─── Source material

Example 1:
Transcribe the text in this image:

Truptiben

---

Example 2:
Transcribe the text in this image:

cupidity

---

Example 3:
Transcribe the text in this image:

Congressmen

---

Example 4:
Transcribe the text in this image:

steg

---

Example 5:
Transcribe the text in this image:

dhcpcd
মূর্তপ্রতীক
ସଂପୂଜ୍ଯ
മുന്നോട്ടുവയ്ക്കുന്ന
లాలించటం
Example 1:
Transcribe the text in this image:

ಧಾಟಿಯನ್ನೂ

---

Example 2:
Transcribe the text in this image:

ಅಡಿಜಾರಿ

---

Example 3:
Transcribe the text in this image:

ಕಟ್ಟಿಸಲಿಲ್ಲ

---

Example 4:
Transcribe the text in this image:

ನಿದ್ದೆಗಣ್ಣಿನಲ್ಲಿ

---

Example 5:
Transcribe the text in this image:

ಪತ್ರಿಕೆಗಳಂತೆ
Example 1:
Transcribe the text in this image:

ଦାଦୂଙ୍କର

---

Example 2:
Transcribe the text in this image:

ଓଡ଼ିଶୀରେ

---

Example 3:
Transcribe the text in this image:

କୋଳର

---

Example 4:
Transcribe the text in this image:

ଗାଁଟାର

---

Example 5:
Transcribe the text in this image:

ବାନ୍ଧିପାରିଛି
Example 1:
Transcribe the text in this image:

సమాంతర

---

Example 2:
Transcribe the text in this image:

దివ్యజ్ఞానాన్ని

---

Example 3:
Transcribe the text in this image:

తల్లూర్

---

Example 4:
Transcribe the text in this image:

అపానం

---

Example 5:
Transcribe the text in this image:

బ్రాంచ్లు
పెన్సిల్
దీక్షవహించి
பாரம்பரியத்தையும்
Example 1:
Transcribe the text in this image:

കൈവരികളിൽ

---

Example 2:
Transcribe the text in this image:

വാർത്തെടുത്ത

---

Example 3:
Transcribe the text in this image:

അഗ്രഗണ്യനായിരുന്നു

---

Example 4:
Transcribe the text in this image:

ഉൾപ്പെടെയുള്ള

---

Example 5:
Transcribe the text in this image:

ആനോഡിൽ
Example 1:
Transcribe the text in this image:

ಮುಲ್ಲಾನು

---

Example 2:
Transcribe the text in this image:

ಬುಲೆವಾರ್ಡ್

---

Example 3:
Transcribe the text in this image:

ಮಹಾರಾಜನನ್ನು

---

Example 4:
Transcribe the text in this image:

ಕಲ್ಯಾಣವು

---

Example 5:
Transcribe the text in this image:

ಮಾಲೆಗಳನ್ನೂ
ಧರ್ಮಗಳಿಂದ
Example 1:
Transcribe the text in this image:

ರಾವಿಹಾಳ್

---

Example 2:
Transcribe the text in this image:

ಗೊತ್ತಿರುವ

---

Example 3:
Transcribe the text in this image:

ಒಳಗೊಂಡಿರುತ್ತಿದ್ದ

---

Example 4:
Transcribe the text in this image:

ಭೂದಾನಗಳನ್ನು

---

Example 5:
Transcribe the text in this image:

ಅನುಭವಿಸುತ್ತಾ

──────

## Short exercise
Can you copy every line of the material above, character for character?

## Answer
Example 1:
Transcribe the text in this image:

Truptiben

---

Example 2:
Transcribe the text in this image:

cupidity

---

Example 3:
Transcribe the text in this image:

Congressmen

---

Example 4:
Transcribe the text in this image:

steg

---

Example 5:
Transcribe the text in this image:

dhcpcd
মূর্তপ্রতীক
ସଂପୂଜ୍ଯ
മുന്നോട്ടുവയ്ക്കുന്ന
లాలించటం
Example 1:
Transcribe the text in this image:

ಧಾಟಿಯನ್ನೂ

---

Example 2:
Transcribe the text in this image:

ಅಡಿಜಾರಿ

---

Example 3:
Transcribe the text in this image:

ಕಟ್ಟಿಸಲಿಲ್ಲ

---

Example 4:
Transcribe the text in this image:

ನಿದ್ದೆಗಣ್ಣಿನಲ್ಲಿ

---

Example 5:
Transcribe the text in this image:

ಪತ್ರಿಕೆಗಳಂತೆ
Example 1:
Transcribe the text in this image:

ଦାଦୂଙ୍କର

---

Example 2:
Transcribe the text in this image:

ଓଡ଼ିଶୀରେ

---

Example 3:
Transcribe the text in this image:

କୋଳର

---

Example 4:
Transcribe the text in this image:

ଗାଁଟାର

---

Example 5:
Transcribe the text in this image:

ବାନ୍ଧିପାରିଛି
Example 1:
Transcribe the text in this image:

సమాంతర

---

Example 2:
Transcribe the text in this image:

దివ్యజ్ఞానాన్ని

---

Example 3:
Transcribe the text in this image:

తల్లూర్

---

Example 4:
Transcribe the text in this image:

అపానం

---

Example 5:
Transcribe the text in this image:

బ్రాంచ్లు
పెన్సిల్
దీక్షవహించి
பாரம்பரியத்தையும்
Example 1:
Transcribe the text in this image:

കൈവരികളിൽ

---

Example 2:
Transcribe the text in this image:

വാർത്തെടുത്ത

---

Example 3:
Transcribe the text in this image:

അഗ്രഗണ്യനായിരുന്നു

---

Example 4:
Transcribe the text in this image:

ഉൾപ്പെടെയുള്ള

---

Example 5:
Transcribe the text in this image:

ആനോഡിൽ
Example 1:
Transcribe the text in this image:

ಮುಲ್ಲಾನು

---

Example 2:
Transcribe the text in this image:

ಬುಲೆವಾರ್ಡ್

---

Example 3:
Transcribe the text in this image:

ಮಹಾರಾಜನನ್ನು

---

Example 4:
Transcribe the text in this image:

ಕಲ್ಯಾಣವು

---

Example 5:
Transcribe the text in this image:

ಮಾಲೆಗಳನ್ನೂ
ಧರ್ಮಗಳಿಂದ
Example 1:
Transcribe the text in this image:

ರಾವಿಹಾಳ್

---

Example 2:
Transcribe the text in this image:

ಗೊತ್ತಿರುವ

---

Example 3:
Transcribe the text in this image:

ಒಳಗೊಂಡಿರುತ್ತಿದ್ದ

---

Example 4:
Transcribe the text in this image:

ಭೂದಾನಗಳನ್ನು

---

Example 5:
Transcribe the text in this image:

ಅನುಭವಿಸುತ್ತಾ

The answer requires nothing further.